▶ Material for the task:
------------------------------------------------------------------------

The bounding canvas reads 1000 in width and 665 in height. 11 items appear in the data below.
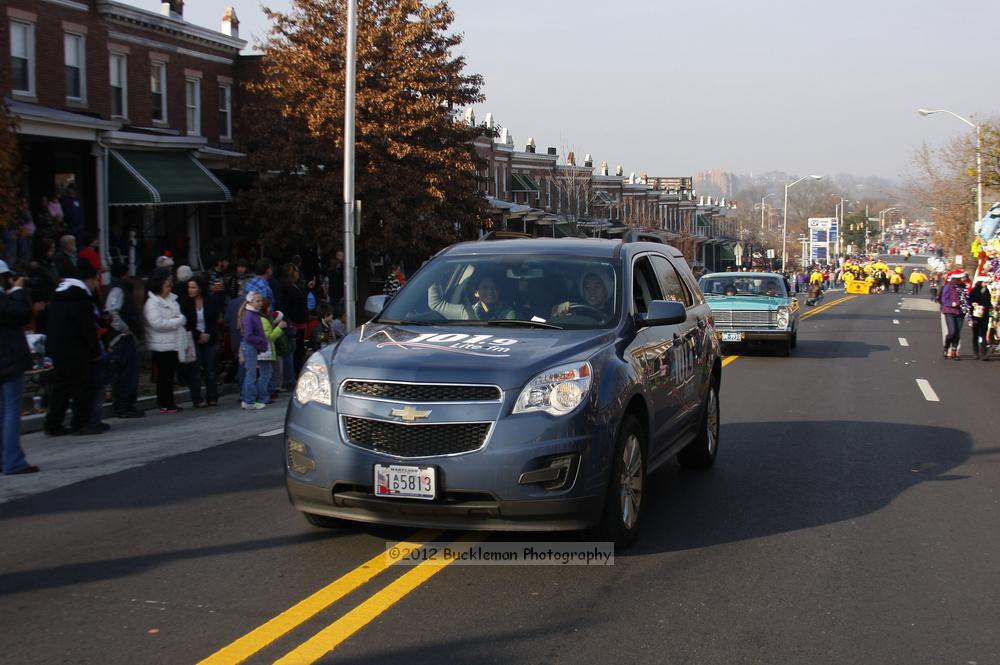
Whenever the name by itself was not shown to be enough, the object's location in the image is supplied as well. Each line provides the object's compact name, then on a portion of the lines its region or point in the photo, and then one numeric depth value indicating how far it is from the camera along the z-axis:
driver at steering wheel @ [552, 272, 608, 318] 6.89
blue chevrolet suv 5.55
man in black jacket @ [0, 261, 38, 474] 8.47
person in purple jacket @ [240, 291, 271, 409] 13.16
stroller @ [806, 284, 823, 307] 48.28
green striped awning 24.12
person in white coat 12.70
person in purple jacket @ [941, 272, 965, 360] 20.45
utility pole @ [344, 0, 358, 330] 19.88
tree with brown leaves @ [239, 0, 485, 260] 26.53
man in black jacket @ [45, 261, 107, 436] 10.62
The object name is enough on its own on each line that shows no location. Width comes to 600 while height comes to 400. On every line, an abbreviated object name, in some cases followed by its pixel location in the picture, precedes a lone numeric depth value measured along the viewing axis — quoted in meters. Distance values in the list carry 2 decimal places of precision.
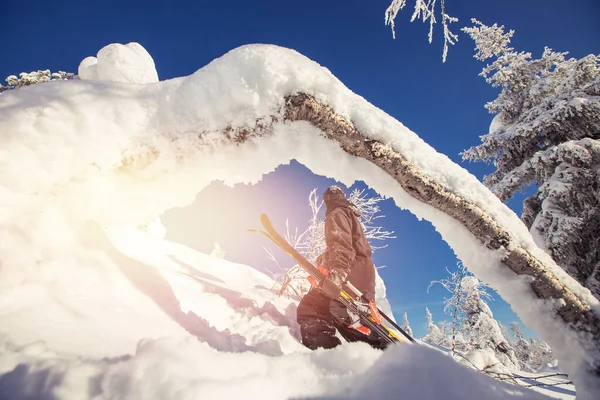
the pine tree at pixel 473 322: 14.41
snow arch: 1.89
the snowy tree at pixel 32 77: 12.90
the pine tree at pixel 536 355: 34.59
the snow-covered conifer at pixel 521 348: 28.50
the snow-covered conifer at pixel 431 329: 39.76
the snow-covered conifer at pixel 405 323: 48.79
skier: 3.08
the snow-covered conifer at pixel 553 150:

------------------------------------------------------------------------

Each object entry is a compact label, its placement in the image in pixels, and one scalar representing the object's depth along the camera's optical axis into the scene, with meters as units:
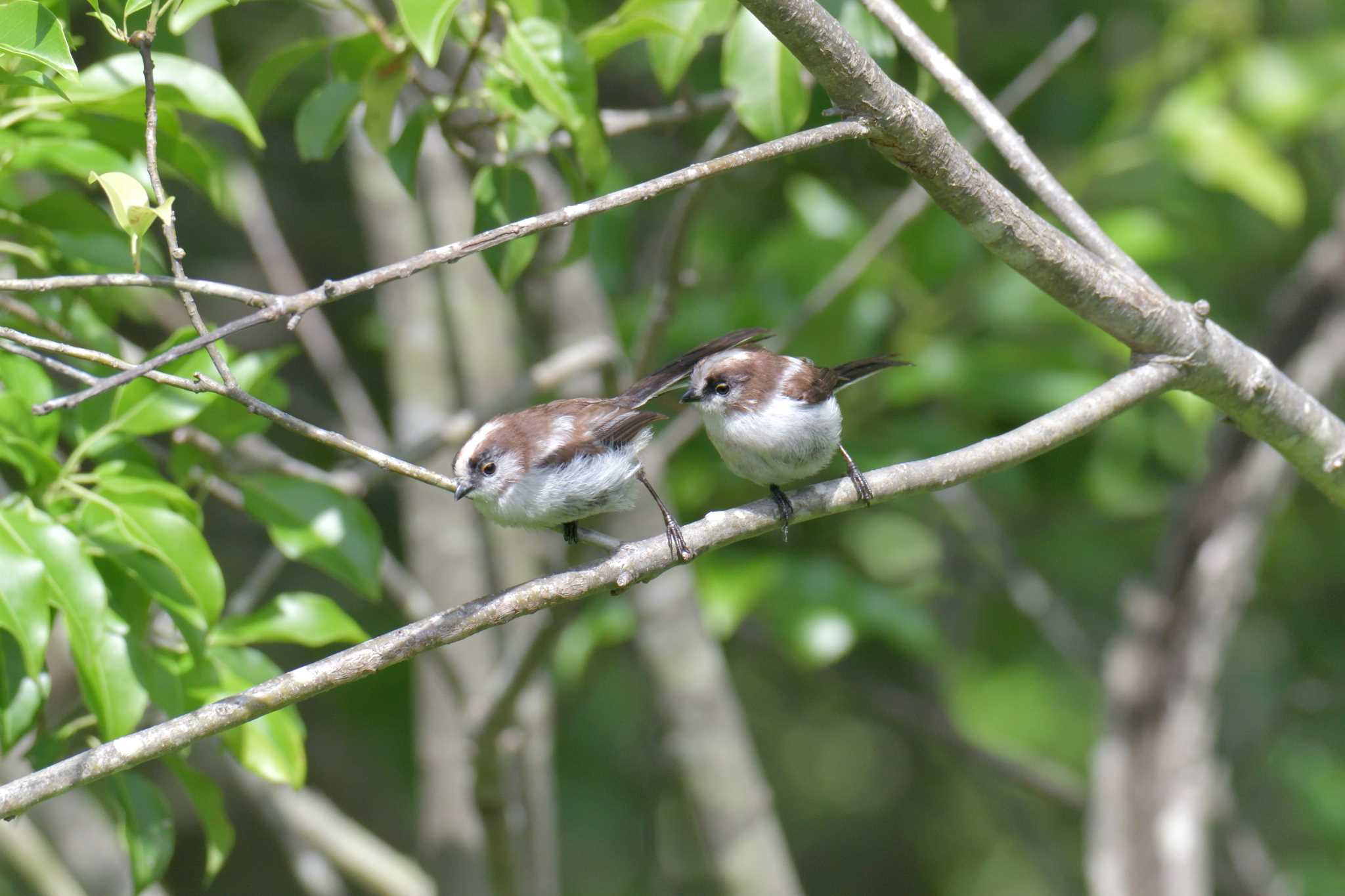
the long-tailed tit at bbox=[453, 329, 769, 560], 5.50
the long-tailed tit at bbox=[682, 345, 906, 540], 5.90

------------------------------------------------------------------------

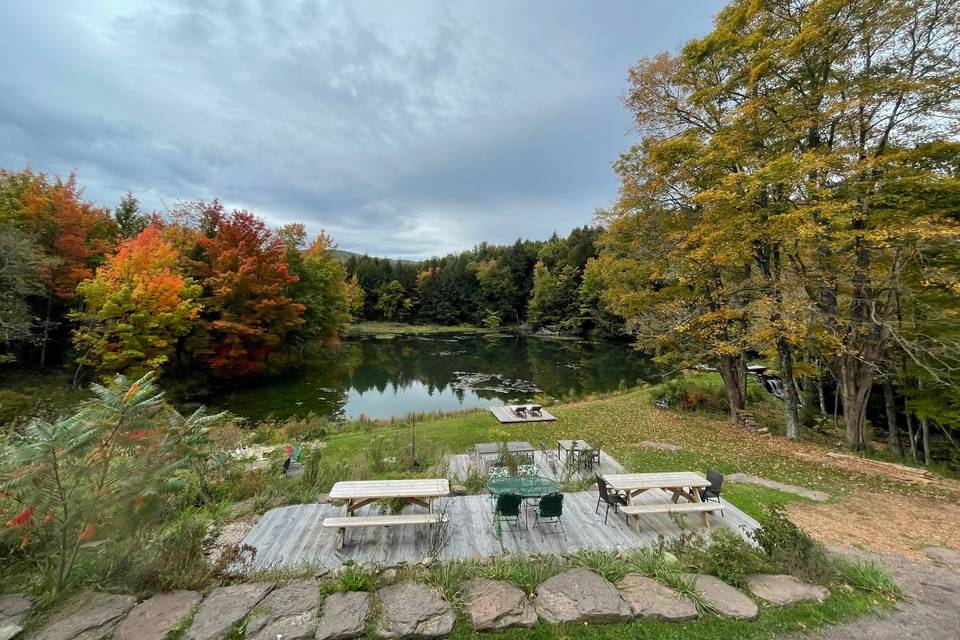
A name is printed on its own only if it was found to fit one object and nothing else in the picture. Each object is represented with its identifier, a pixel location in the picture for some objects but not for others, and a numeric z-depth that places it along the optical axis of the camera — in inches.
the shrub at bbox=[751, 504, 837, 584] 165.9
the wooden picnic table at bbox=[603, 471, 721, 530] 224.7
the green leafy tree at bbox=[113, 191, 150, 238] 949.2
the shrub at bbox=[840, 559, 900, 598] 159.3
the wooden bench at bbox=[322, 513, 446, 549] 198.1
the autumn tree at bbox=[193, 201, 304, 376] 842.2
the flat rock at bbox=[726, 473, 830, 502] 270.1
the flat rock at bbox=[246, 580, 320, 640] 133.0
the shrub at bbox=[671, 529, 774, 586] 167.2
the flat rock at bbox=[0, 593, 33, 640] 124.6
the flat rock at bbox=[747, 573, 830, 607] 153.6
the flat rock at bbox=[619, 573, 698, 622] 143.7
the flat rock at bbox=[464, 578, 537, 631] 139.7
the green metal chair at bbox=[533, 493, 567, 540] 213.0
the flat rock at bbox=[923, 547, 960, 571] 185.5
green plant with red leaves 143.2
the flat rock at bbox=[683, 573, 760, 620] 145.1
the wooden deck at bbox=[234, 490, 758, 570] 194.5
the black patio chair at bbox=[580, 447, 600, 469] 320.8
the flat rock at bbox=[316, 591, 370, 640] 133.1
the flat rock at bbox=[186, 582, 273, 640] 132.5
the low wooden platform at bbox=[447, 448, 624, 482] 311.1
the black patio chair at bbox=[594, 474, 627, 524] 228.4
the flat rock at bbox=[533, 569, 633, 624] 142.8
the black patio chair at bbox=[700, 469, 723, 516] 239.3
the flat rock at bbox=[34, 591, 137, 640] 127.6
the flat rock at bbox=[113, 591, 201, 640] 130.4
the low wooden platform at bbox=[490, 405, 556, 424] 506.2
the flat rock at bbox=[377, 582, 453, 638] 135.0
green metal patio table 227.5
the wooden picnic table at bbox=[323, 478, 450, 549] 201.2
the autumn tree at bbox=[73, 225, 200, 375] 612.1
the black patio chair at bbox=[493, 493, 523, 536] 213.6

------------------------------------------------------------------------

▶ What the task asks: From the material above, retype precisely the lines between the line holding "the flat rock at bbox=[533, 569, 633, 624]" and the line holding "the black patio chair at bbox=[493, 493, 523, 536]", inclusive, and nothing beyond them.

▶ Exercise output:
the flat rock at bbox=[533, 569, 633, 624] 142.8
the black patio chair at bbox=[700, 469, 723, 516] 239.3
the flat rock at bbox=[34, 591, 137, 640] 127.6
the flat rock at bbox=[113, 591, 201, 640] 130.4
the low wooden platform at bbox=[490, 405, 556, 424] 506.2
the flat rock at bbox=[377, 582, 453, 638] 135.0
green metal patio table 227.5
the wooden picnic table at bbox=[323, 478, 450, 549] 201.2
the autumn tree at bbox=[73, 225, 200, 375] 612.1
the black patio chair at bbox=[493, 493, 523, 536] 213.6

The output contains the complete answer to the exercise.